OrdRankBen: A Novel Ranking Benchmark for Ordinal Relevance in NLP
Yan Wang, Lingfei Qian, Xueqing Peng, Jimin Huang, Dongji Feng
TL;DR
OrdRankBen introduces an ordinal relevance benchmark for NLP ranking to address the limitations of binary and continuous labels in capturing fine-grained ranking distinctions. It formalizes an ordinal ranking task, constructs two MSMARCO-derived datasets with distinct label distributions, and evaluates nine models spanning ranking-based LMs, general LLMs, and ranking-focused LLMs. The results demonstrate that ordinal-aware evaluation provides sharper discrimination of ranking quality, with general LLMs like GPT-mini and LInstruct delivering strong performance and cutoff-sensitive behavior observed in $nDCG$, highlighting the practical value of ordinal labels for real-world ranking tasks. The work releases OrdRankBen on GitHub and offers a framework for robust, fine-grained assessment of ranking systems in NLP applications.
Abstract
The evaluation of ranking tasks remains a significant challenge in natural language processing (NLP), particularly due to the lack of direct labels for results in real-world scenarios. Benchmark datasets play a crucial role in providing standardized testbeds that ensure fair comparisons, enhance reproducibility, and enable progress tracking, facilitating rigorous assessment and continuous improvement of ranking models. Existing NLP ranking benchmarks typically use binary relevance labels or continuous relevance scores, neglecting ordinal relevance scores. However, binary labels oversimplify relevance distinctions, while continuous scores lack a clear ordinal structure, making it challenging to capture nuanced ranking differences effectively. To address these challenges, we introduce OrdRankBen, a novel benchmark designed to capture multi-granularity relevance distinctions. Unlike conventional benchmarks, OrdRankBen incorporates structured ordinal labels, enabling more precise ranking evaluations. Given the absence of suitable datasets for ordinal relevance ranking in NLP, we constructed two datasets with distinct ordinal label distributions.
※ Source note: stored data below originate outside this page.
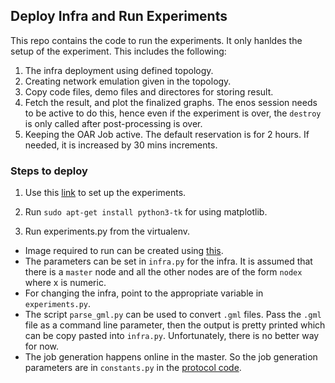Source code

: ## Deploy Infra and Run Experiments

This repo contains the code to run the experiments. It only hanldes the setup of the experiment. This includes the following:
1. The infra deployment using defined topology.
2. Creating network emulation given in the topology.
3. Copy code files, demo files and directores for storing result.
4. Fetch the result, and plot the finalized graphs. The enos session needs to be active to do this, hence even if the experiment is over, the `destroy` is only called after post-processing is over.
5. Keeping the OAR Job active. The default reservation is for 2 hours. If needed, it is increased by 30 mins increments.

### Steps to deploy

1. Use this [link](https://gitlab.inria.fr/abauskar1/ipfs-notes/blob/master/setup_experiments.sh) to set up the experiments.

2. Run `sudo apt-get install python3-tk` for using matplotlib.

3. Run experiments.py from the virtualenv.

- Image required to run can be created using [this](https://gitlab.inria.fr/abauskar1/ipfs-notes/blob/master/build_image.sh).
- The parameters can be set in `infra.py` for the infra. It is assumed that there is a `master` node and all the other nodes are of the form `nodex` where x is numeric.
- For changing the infra, point to the appropriate variable in `experiments.py`.
- The script `parse_gml.py` can be used to convert `.gml` files. Pass the `.gml` file as a command line parameter, then the output is pretty printed which can be copy pasted into `infra.py`. Unfortunately, there is no better way for now.
- The job generation happens online in the master. So the job generation parameters are in `constants.py` in the [protocol code](https://gitlab.inria.fr/abauskar1/ipfs-table-update-backend).
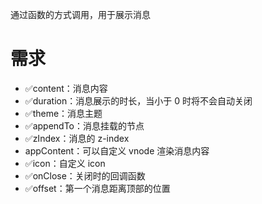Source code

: 通过函数的方式调用，用于展示消息

# 需求

- ✅content：消息内容
- ✅duration：消息展示的时长，当小于 0 时将不会自动关闭
- ✅theme：消息主题
- ✅appendTo：消息挂载的节点
- ✅zIndex：消息的 z-index
- appContent：可以自定义 vnode 渲染消息内容
- ✅icon：自定义 icon
- ✅onClose：关闭时的回调函数
- ✅offset：第一个消息距离顶部的位置
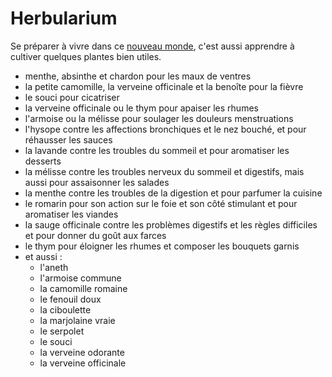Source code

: # Herbularium
Se préparer à vivre dans ce [nouveau monde](le-monde-de-demain.html), c'est aussi apprendre à cultiver quelques plantes bien utiles.
- menthe, absinthe et chardon pour les maux de ventres
- la petite camomille, la verveine officinale et la benoîte pour la fièvre
- le souci pour cicatriser
- la verveine officinale ou le thym pour apaiser les rhumes
- l'armoise ou la mélisse pour soulager les douleurs menstruations
- l'hysope contre les affections bronchiques et le nez bouché, et pour réhausser les sauces
- la lavande contre les troubles du sommeil et pour aromatiser les desserts
- la mélisse contre les troubles nerveux du sommeil et digestifs, mais aussi pour assaisonner les salades
- la menthe contre les troubles de la digestion et pour parfumer la cuisine
- le romarin pour son action sur le foie et son côté stimulant et pour aromatiser les viandes
- la sauge officinale contre les problèmes digestifs et les règles difficiles et pour donner du goût aux farces
- le thym pour éloigner les rhumes et composer les bouquets garnis
- et aussi :
	- l'aneth
	- l'armoise commune
	- la camomille romaine
	- le fenouil doux
	- la ciboulette
	- la marjolaine vraie
	- le serpolet
	- le souci
	- la verveine odorante
	- la verveine officinale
We further evaluate various models for three model types, ranking-based language models, general large language models, and ranking-focused large language models on these datasets. Experimental results show that ordinal relevance modeling provides a more precise evaluation of ranking models, improving their ability to distinguish multi-granularity differences among ranked items-crucial for tasks that demand fine-grained relevance differentiation.